- _Your assignment_
Among the entries, which lines carry the string "flanged"? Copy every one.

- _Extracted material_
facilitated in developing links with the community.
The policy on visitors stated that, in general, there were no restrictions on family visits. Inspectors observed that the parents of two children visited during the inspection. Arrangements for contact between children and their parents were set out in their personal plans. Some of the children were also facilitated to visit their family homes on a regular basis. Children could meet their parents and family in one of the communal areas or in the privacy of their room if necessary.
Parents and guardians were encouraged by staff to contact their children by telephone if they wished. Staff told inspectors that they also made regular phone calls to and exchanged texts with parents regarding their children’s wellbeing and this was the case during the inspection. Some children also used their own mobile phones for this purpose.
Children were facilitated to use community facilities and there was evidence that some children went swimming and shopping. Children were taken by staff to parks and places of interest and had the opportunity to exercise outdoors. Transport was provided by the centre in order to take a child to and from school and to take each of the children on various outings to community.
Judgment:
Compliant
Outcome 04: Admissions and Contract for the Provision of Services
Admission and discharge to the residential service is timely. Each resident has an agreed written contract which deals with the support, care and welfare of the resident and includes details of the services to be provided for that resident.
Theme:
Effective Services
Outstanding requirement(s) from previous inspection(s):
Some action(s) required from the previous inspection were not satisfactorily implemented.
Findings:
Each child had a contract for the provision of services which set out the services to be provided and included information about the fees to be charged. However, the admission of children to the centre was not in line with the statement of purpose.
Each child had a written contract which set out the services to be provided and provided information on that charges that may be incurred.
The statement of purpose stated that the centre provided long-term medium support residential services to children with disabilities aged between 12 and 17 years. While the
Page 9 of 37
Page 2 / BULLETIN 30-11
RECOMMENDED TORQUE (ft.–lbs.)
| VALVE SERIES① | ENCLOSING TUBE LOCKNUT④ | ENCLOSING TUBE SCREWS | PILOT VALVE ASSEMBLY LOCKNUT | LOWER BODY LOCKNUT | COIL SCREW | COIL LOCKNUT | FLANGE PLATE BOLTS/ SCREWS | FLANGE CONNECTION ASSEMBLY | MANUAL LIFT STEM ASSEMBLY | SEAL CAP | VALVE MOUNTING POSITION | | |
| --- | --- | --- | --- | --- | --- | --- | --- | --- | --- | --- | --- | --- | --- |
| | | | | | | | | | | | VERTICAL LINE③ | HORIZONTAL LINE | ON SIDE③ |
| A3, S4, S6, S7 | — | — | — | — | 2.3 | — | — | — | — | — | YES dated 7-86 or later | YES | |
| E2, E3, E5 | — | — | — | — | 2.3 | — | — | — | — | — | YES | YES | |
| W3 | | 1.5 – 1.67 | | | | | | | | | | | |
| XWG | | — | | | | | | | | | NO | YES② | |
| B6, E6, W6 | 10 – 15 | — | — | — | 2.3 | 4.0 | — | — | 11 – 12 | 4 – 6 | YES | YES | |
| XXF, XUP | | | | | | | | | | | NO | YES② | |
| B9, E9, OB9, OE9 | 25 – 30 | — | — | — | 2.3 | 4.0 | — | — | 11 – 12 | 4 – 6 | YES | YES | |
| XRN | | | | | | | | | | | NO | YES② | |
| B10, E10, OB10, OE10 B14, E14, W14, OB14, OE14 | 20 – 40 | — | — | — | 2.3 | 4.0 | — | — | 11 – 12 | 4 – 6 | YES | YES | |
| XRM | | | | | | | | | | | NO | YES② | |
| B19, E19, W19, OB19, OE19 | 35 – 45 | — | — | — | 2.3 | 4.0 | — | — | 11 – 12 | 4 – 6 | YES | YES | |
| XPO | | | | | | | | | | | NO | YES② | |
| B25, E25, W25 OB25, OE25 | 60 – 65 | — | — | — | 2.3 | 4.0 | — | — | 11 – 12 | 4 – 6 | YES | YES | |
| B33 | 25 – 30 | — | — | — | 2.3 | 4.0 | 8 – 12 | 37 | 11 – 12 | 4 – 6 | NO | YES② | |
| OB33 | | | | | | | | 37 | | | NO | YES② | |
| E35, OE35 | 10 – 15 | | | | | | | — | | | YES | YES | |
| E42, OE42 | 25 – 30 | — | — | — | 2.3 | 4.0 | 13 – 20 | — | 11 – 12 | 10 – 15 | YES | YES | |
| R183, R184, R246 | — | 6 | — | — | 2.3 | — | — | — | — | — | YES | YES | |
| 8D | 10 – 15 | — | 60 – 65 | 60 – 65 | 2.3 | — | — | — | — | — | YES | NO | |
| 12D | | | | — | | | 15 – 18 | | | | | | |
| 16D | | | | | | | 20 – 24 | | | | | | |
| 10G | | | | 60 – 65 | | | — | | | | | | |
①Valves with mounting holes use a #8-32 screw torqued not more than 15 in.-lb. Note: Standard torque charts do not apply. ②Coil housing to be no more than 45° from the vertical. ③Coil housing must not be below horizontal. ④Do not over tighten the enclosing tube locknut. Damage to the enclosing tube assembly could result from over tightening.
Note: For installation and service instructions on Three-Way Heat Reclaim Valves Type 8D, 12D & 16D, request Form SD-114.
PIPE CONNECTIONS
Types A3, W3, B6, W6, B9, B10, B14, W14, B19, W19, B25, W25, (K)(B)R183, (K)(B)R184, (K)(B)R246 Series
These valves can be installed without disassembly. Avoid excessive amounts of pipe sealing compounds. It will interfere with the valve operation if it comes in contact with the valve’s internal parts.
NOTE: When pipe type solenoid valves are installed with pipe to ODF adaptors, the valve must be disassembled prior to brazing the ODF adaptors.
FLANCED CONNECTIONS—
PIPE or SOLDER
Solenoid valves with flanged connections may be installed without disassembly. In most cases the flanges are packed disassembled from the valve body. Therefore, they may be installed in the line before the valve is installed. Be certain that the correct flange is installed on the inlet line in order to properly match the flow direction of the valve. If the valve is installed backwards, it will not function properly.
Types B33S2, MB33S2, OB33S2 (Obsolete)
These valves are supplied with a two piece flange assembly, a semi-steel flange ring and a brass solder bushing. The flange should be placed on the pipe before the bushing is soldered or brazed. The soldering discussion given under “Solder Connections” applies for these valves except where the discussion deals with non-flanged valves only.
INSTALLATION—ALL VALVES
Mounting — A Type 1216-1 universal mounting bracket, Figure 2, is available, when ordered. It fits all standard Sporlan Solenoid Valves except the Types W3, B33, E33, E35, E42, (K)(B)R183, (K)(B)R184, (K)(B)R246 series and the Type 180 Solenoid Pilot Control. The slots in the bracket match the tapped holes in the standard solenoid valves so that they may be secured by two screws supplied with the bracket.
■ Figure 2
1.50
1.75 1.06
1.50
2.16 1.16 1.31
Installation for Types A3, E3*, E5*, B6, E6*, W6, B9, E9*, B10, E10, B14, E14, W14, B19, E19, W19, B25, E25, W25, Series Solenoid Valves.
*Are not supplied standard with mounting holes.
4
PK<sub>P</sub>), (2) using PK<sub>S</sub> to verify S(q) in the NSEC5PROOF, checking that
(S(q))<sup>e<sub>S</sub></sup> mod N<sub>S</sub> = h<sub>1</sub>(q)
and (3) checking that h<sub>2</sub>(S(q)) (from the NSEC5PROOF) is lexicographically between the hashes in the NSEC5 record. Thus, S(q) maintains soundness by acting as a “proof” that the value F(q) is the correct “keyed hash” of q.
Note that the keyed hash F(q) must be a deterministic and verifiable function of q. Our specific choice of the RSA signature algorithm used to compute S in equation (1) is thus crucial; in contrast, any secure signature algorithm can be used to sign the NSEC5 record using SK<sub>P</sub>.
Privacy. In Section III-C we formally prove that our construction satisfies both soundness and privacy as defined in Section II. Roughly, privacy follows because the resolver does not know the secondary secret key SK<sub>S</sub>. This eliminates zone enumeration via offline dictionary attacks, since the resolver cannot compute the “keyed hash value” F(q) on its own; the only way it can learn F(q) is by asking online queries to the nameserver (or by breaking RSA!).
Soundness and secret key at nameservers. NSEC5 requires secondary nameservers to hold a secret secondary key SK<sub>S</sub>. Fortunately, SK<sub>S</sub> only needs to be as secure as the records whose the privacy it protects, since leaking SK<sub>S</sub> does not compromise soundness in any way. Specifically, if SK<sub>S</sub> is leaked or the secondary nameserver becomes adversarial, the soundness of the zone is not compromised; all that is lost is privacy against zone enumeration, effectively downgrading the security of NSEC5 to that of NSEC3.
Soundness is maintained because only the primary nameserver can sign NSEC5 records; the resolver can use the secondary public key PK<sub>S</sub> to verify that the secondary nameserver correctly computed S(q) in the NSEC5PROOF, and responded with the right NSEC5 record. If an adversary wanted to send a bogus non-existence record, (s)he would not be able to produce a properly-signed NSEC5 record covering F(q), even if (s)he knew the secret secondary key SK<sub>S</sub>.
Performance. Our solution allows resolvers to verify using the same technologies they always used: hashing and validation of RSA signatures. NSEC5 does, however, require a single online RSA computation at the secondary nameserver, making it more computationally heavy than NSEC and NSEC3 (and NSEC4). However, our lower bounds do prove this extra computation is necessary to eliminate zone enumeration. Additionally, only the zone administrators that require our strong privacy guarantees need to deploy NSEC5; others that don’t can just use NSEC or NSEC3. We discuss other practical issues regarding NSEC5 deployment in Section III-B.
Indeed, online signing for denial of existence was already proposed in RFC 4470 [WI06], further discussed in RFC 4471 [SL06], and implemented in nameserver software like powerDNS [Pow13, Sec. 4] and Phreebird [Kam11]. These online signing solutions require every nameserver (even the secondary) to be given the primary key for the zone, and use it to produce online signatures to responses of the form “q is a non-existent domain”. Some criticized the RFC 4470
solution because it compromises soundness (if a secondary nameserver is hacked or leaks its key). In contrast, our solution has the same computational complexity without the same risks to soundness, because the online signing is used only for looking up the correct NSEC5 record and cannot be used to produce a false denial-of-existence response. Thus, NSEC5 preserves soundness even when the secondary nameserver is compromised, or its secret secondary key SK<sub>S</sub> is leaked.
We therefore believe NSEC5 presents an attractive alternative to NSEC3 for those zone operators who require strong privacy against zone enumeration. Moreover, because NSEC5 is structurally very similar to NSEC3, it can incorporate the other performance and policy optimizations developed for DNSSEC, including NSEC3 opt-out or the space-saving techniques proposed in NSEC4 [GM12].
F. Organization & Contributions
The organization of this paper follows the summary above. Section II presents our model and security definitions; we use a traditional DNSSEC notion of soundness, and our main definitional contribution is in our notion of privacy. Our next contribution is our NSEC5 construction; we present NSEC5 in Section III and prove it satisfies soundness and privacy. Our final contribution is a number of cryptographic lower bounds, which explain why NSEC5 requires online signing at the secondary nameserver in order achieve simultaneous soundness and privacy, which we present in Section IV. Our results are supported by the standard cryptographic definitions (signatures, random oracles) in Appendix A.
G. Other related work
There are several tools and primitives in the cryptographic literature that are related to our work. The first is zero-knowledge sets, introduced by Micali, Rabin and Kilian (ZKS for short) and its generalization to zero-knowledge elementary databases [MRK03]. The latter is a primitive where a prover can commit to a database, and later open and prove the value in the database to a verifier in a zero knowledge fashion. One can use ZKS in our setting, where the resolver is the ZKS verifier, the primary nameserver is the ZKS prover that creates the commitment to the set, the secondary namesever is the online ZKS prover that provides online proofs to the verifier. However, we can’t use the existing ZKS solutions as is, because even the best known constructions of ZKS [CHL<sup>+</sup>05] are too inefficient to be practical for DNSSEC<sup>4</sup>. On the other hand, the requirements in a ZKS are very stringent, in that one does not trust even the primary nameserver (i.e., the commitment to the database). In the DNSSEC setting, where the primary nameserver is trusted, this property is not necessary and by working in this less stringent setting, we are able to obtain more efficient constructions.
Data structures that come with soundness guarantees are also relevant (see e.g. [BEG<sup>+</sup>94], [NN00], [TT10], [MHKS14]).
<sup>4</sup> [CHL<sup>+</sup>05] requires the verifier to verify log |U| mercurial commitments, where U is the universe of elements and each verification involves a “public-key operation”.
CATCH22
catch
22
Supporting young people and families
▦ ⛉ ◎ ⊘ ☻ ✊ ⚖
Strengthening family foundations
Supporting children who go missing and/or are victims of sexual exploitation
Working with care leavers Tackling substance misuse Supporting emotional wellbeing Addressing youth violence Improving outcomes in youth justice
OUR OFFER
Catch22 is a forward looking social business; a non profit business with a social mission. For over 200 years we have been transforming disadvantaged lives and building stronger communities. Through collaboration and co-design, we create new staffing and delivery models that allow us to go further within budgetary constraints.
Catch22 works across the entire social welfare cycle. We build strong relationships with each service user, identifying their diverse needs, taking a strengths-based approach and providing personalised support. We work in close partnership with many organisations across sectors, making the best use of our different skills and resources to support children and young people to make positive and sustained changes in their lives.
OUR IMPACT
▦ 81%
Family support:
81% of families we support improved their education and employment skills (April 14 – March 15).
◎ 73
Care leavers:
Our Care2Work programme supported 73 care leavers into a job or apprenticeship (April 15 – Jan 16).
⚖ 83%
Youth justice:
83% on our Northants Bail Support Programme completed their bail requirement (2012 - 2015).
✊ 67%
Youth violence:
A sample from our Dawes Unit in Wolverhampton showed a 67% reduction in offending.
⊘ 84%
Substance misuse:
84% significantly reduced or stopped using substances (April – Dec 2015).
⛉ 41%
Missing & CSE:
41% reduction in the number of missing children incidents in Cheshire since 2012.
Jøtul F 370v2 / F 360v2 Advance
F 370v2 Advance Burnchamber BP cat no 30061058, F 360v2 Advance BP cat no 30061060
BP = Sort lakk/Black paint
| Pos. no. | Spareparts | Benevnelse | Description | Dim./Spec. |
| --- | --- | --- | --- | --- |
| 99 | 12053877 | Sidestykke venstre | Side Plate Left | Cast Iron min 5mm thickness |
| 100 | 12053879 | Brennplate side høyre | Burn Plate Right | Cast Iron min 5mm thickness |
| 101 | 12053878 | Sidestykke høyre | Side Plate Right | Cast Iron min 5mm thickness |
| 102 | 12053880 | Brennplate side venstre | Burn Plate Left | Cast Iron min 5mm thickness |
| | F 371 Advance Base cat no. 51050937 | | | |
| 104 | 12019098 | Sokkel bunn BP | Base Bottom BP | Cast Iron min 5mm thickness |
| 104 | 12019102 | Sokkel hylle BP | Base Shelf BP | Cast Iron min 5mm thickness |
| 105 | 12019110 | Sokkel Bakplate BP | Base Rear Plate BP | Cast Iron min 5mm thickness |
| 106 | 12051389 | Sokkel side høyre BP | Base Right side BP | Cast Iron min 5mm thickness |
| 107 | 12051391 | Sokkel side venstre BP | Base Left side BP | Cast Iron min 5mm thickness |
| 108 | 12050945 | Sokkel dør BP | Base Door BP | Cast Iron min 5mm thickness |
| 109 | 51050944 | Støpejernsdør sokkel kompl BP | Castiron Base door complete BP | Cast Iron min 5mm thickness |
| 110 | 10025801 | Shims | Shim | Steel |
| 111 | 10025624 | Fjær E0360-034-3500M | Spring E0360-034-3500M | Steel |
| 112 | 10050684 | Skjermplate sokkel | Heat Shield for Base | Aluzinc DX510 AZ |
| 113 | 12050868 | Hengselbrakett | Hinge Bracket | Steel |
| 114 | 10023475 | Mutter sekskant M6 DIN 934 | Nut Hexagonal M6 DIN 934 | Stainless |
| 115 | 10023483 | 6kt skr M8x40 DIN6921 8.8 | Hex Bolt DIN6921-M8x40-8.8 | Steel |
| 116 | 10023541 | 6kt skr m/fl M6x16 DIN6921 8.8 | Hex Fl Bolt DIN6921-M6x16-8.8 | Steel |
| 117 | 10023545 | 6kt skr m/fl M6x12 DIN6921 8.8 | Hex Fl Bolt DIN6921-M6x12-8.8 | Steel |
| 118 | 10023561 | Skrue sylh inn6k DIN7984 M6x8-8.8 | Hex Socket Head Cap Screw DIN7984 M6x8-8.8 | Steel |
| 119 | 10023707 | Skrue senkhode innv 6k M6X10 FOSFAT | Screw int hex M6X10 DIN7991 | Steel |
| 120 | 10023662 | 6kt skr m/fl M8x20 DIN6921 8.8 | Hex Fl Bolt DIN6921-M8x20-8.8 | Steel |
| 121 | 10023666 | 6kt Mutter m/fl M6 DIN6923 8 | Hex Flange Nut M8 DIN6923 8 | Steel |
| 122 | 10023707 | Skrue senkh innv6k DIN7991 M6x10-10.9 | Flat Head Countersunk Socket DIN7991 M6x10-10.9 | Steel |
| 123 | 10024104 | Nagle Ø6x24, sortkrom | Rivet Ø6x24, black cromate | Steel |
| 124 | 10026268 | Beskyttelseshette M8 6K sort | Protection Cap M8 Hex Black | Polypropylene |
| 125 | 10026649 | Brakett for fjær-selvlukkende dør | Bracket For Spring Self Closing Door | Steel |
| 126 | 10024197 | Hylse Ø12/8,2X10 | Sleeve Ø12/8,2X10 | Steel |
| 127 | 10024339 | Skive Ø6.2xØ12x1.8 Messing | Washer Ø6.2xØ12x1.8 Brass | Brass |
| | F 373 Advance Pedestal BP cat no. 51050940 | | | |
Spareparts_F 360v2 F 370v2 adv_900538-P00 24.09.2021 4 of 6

- _Solution for this problem_
Solenoid valves with flanged connections may be installed without disassembly. In most cases the flanges are packed disassembled from the valve body. Therefore, they may be installed in the line before the valve is installed. Be certain that the correct flange is installed on the inlet line in order to properly match the flow direction of the valve. If the valve is installed backwards, it will not function properly.
These valves are supplied with a two piece flange assembly, a semi-steel flange ring and a brass solder bushing. The flange should be placed on the pipe before the bushing is soldered or brazed. The soldering discussion given under “Solder Connections” applies for these valves except where the discussion deals with non-flanged valves only.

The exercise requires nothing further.